Pour le ministère de la Santé, cette démarche implique également de revoir la manière dont les établissements sanitaires sont évalués. «Nous ne devons plus seulement mesurer leur activité, mais nous devons nous intéresser à la qualité, la sécurité et à l’expérience des patients», a déclaré la ministre, présentant cette évolution comme «une nouvelle exigence pour notre système de santé : faire mieux, mais surtout faire plus sûr».

Aux responsables des établissements sanitaires, Elsa Nkana Joséphine Ayo épouse Bivigou a ainsi demandé de faire de la sécurité des soins un élément structurant de leur fonctionnement, à travers les pratiques, les procédures et l’évaluation régulière.

«La sécurité du patient n’est pas une option»

Cette orientation s’inscrit, selon la ministre, dans la politique publique faisant de la santé une priorité stratégique. Elle a notamment rappelé l’engagement du président de la République, Brice Clotaire Oligui Nguema, qui déclarait, lors de son discours du 30 août 2026 à Makokou : «la santé demeure une priorité absolue de mon action».

La ministre a enfin appelé les professionnels de santé à faire preuve de «dévouement», de «vigilance» et de «rigueur», tout en adressant un message de confiance aux patients et usagers. «L’hôpital public est votre hôpital. Vous avez le droit d’y être accueillis avec dignité, informés, écoutés et respectés. Votre parole compte et votre expérience doit contribuer à améliorer nos services de santé», a-t-elle assuré.

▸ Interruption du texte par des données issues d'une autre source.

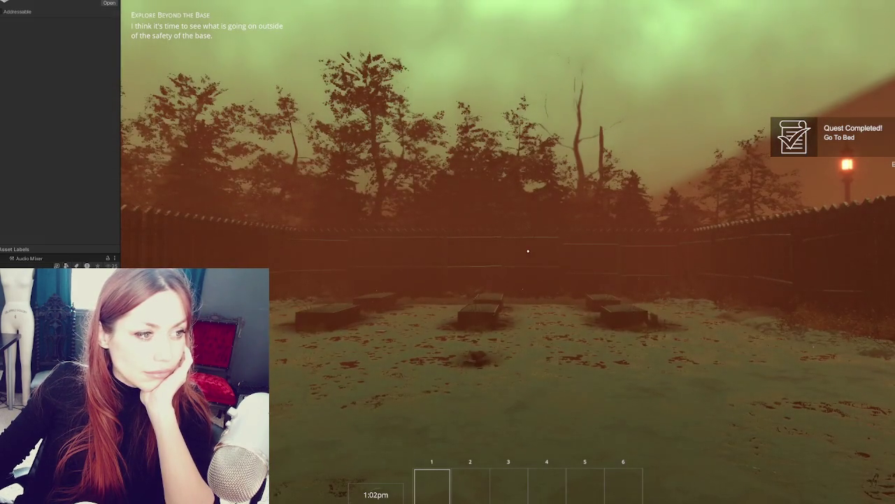
Walk past the wooden gate and EXIT sign to the Home sign beside the chained gate.
{"action": "key", "text": "w"}
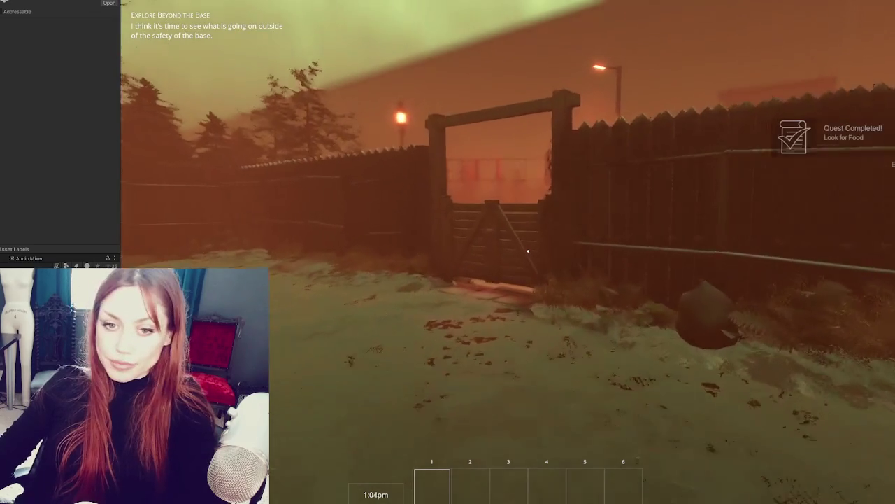
{"action": "key", "text": "w"}
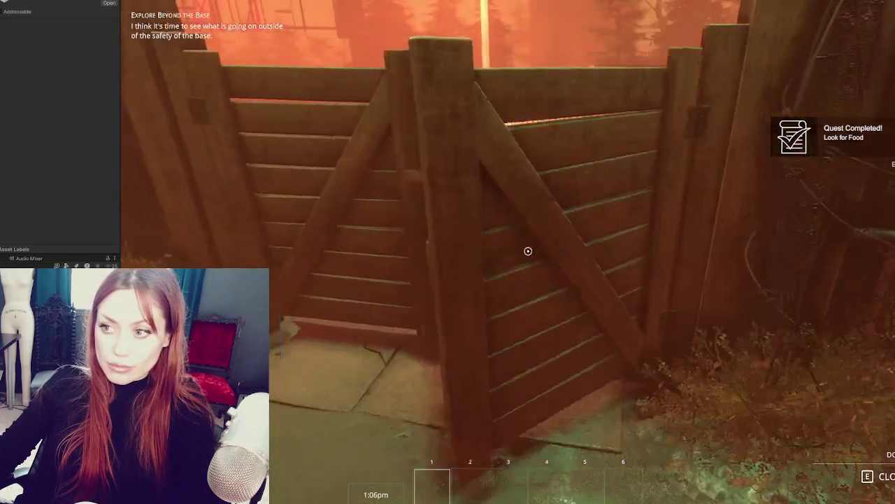
{"action": "key", "text": "w"}
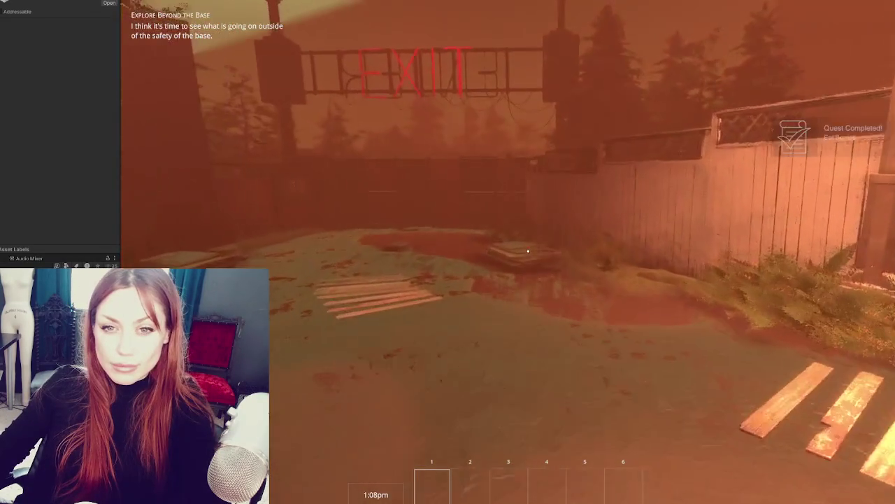
{"action": "key", "text": "w"}
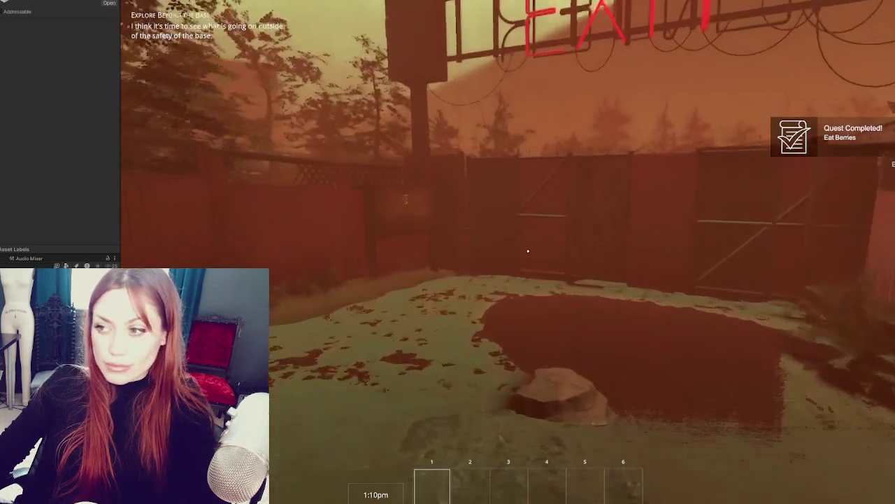
{"action": "key", "text": "w"}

Pour Elsa Nkana Joséphine Ayo épouse Bivigou, la Journée internationale de la sécurité des patients ne saurait toutefois se limiter à un rendez-vous annuel. Elle doit constituer le point de départ d’une exigence permanente dans les structures sanitaires. «La sécurité du patient n’est pas une option. Elle est une obligation. Elle est une responsabilité. Elle est un engagement de santé publique», a conclu la ministre.